#### TASK REQUIREMENTS
1. In the essay on conspiracism, what term do Russel Muirhead and Nancy Rosenblum use for the type of conspiracism that seeks social rather than factual validation?
2. Extend the essay on conspiracism beyond its final paragraph, keeping its argument and tone.

The Big Lie Conspiracy

The Declaration of Independence was based on a conspiracy theory. The theory was that the King of England and his high ministers had secretly agreed to deprive the American colonists of their rights as English citizens and to impose tyrannical rule. The Declaration recites a long list of facts offered as proof of the theory. In retrospect, it is unlikely that this theory was actually true, but events at the time took on a momentum that made further proof then beside the point.

This type of conspiracism, which tries to make sense of a disorderly world by asserting that powerful people are controlling events behind the scenes, can be quite useful in a democracy – provided that a serious attempt is made to develop the factual proof. But this useful type of conspiracism has been replaced today by an insidious type not concerned at all with facts. Instead of factual validation it seeks only social validation, often through the number of people who follow or “like” a Facebook post or retweet some outrageous allegation. Repetition and affirmation are the currency. This social validation makes the conspiracy allegations “true enough” without more.

In their 2019 book A Lot of People Are Saying, Russel Muirhead and Nancy Rosenblum call this the “new conspiracism.” They argue that while people who engage in this new conspiracism allege plots against the constitutional order and national values, they do not offer solutions or prescribe practices or institutions that should replace the malignant ones. Their intent is simply to delegitimize the current order. Delegitimization is the cleaving of the public from the sense that government has rightful authority. It undermines leaders of government and institutions and seeks to deprive those institutions of any claim to our respect or consent.

Take the assertion made by Donald Trump before the 2016 election that the election would be “rigged.” He did not bother to explain how it would be rigged or by whom.  He didn’t urge the adoption of a new system for fair elections. He simply characterized the whole presidential election process as corrupt, knowing that if that assertion couldn’t be proved entirely untrue, then it was true enough for people predisposed to believe him. And he made it true enough by constantly repeating it. If his intent had been to prepare his followers for an election loss, then Trump would have stopped claiming the election system was rigged after he won. But instead he continued making this claim.

#### LISTING
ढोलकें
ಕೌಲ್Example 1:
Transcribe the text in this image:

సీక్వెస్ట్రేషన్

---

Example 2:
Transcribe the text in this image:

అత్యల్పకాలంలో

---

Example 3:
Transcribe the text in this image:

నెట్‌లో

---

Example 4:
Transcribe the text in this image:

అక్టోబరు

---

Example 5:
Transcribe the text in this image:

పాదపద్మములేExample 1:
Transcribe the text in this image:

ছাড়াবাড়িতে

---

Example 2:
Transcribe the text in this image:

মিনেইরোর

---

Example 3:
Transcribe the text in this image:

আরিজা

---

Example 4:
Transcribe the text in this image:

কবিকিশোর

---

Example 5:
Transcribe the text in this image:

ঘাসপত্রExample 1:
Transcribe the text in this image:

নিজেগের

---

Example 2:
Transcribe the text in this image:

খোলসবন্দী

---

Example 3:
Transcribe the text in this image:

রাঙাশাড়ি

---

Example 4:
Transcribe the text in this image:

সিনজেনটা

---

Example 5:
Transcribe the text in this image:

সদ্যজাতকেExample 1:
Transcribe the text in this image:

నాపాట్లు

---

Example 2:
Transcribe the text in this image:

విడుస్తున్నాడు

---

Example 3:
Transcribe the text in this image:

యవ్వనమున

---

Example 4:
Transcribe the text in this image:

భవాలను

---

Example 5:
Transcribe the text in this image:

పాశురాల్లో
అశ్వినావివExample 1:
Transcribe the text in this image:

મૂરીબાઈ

--

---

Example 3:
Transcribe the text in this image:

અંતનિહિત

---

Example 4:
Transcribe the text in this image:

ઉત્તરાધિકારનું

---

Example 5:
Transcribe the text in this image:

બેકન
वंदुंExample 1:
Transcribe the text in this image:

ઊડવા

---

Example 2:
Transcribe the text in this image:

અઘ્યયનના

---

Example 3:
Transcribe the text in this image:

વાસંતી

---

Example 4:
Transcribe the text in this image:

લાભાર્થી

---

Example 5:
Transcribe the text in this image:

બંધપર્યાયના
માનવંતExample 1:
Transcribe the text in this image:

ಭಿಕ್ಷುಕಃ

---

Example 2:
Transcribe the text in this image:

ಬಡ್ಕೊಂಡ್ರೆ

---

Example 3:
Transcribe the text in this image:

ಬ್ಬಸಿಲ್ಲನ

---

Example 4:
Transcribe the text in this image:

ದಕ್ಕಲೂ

#### PER-TASK ANSWERS
1. The "new conspiracism."

2.
In this way, Trump sought to use conspiracism to undermine a central democratic institution.  Many historians of authoritarianism and the decline of democracy have cited undermining public faith in elections as a key strategy of would-be dictators. Now, of course, the 2016 rigged election claim has made way for the Big Lie – that Joe Biden was not legitimately elected President in 2020 because the election was stolen from Trump. Those responsible for this heist are never identified.

The Big Lie fits the new conspiracism construct in two important ways. First, it is not concerned with facts and its continued vitality doesn’t depend on facts. Indeed, all the facts that have been developed about the 2020 election show that it was one of the cleanest elections in modern history. Some 19 legal challenges were made to election results in various states. In order to survive, lawsuits require supporting facts but because the Big Lie has no supporting facts – only hyperbolic rhetoric – all 19 of these claims were dismissed.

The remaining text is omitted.